Since the copy must hold text only, transcribe the data below exactly and omit the images.

■ ■ ■ ■

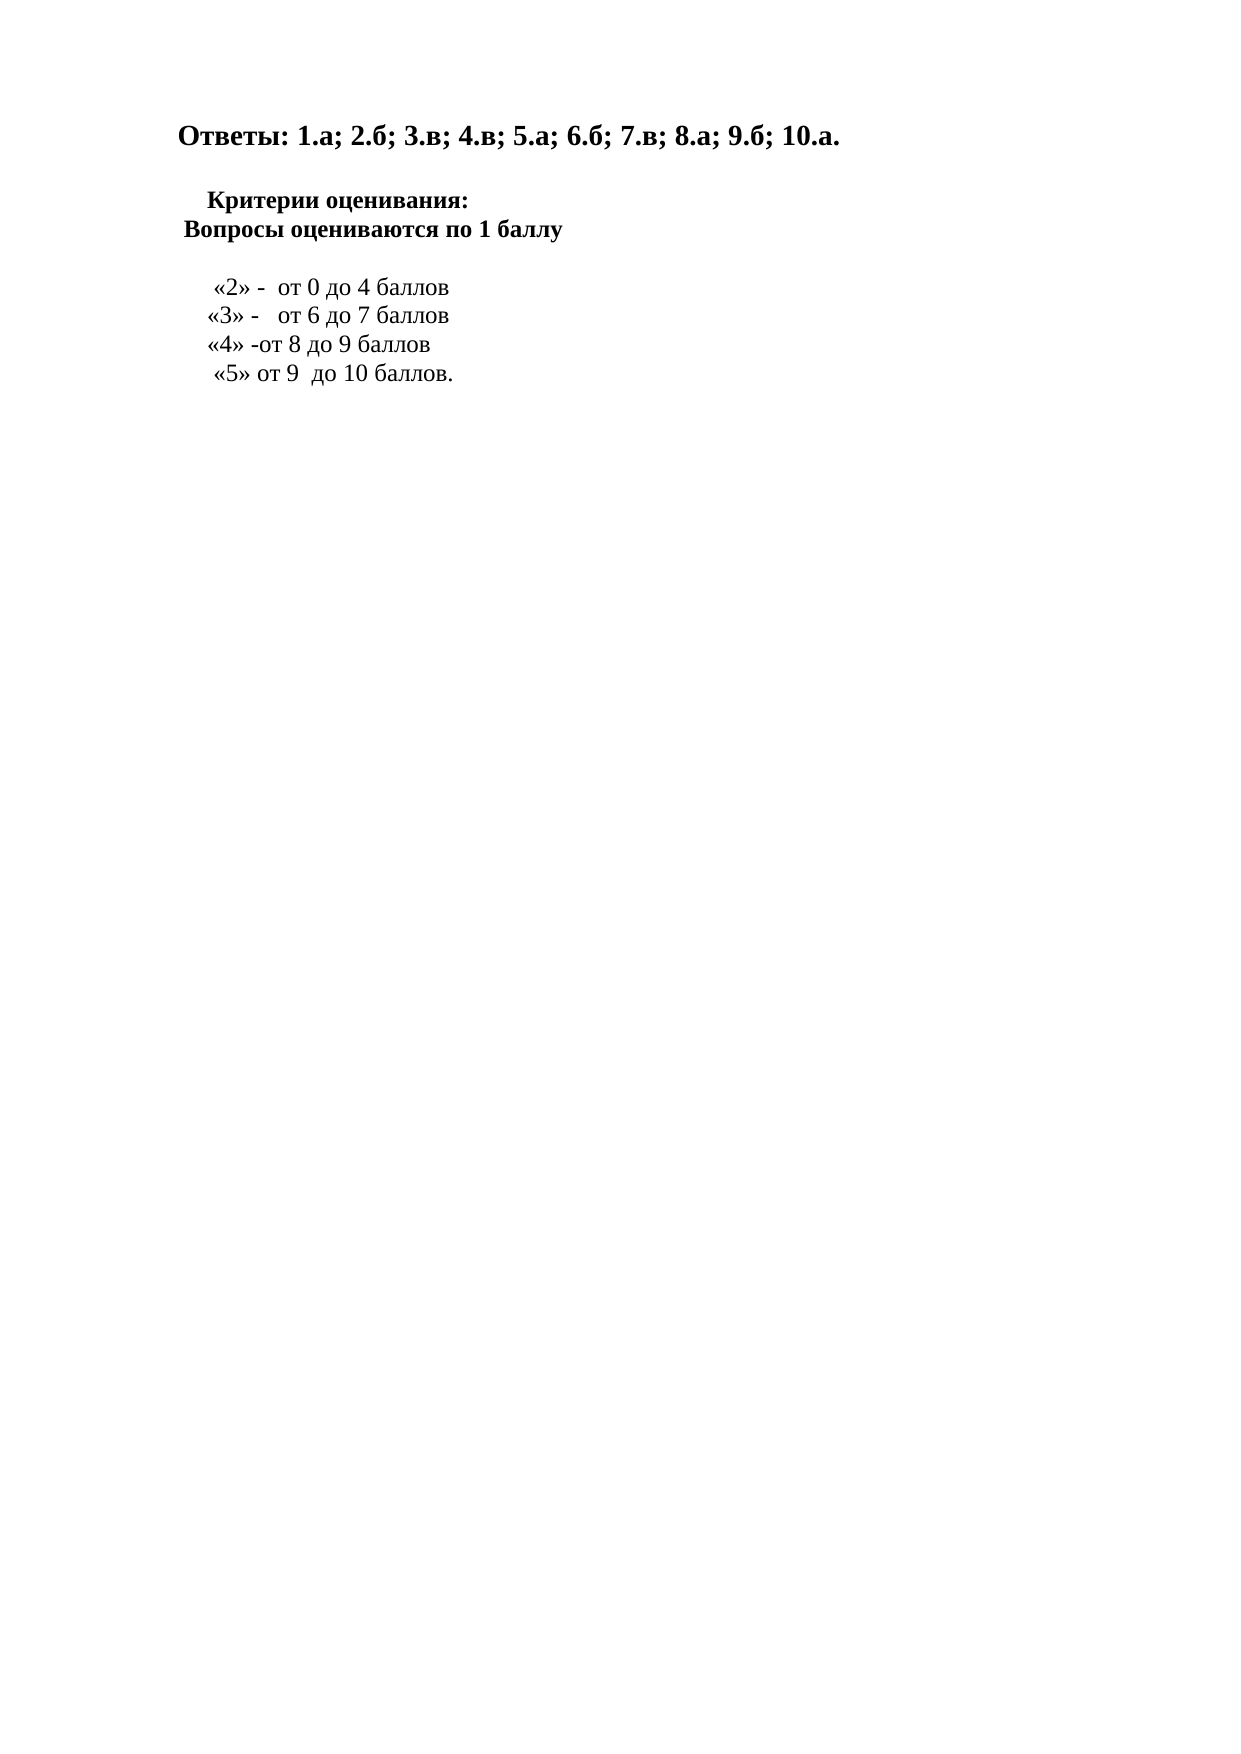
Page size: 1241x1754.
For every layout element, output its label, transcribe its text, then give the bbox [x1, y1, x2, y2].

text Вопросы оцениваются по 1 баллу [177, 214, 1152, 243]
text Критерии оценивания: [177, 185, 1152, 214]
text «3» - от 6 до 7 баллов [177, 300, 1152, 329]
text «2» - от 0 до 4 баллов [177, 272, 1152, 300]
text Ответы: 1.а; 2.б; 3.в; 4.в; 5.а; 6.б; 7.в; 8.а; 9.б; 10.а. [177, 118, 1152, 152]
text «5» от 9 до 10 баллов. [177, 358, 1152, 387]
text «4» -от 8 до 9 баллов [177, 329, 1152, 358]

■ ■ ■ ■

Written response →
Page size: 1241x1754.
For every layout element, output its label, transcribe its text, then give the bbox [x1, y1, x2, y2].

text Вопросы оцениваются по 1 баллу [177, 214, 1152, 243]
text Критерии оценивания: [177, 185, 1152, 214]
text «3» - от 6 до 7 баллов [177, 300, 1152, 329]
text «2» - от 0 до 4 баллов [177, 272, 1152, 300]
text Ответы: 1.а; 2.б; 3.в; 4.в; 5.а; 6.б; 7.в; 8.а; 9.б; 10.а. [177, 118, 1152, 152]
text «5» от 9 до 10 баллов. [177, 358, 1152, 387]
text «4» -от 8 до 9 баллов [177, 329, 1152, 358]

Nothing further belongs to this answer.